**EXERCISE AIM**
Print the data exactly as it appears, keeping every word.

**DATASET RECORDS**
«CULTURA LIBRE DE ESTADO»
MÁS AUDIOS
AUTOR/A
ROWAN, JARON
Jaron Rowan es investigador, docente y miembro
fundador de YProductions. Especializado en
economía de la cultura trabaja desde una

**FINISHED TASK**
«CULTURA LIBRE DE ESTADO»
MÁS AUDIOS
AUTOR/A
ROWAN, JARON
Jaron Rowan es investigador, docente y miembro
fundador de YProductions. Especializado en
economía de la cultura trabaja desde una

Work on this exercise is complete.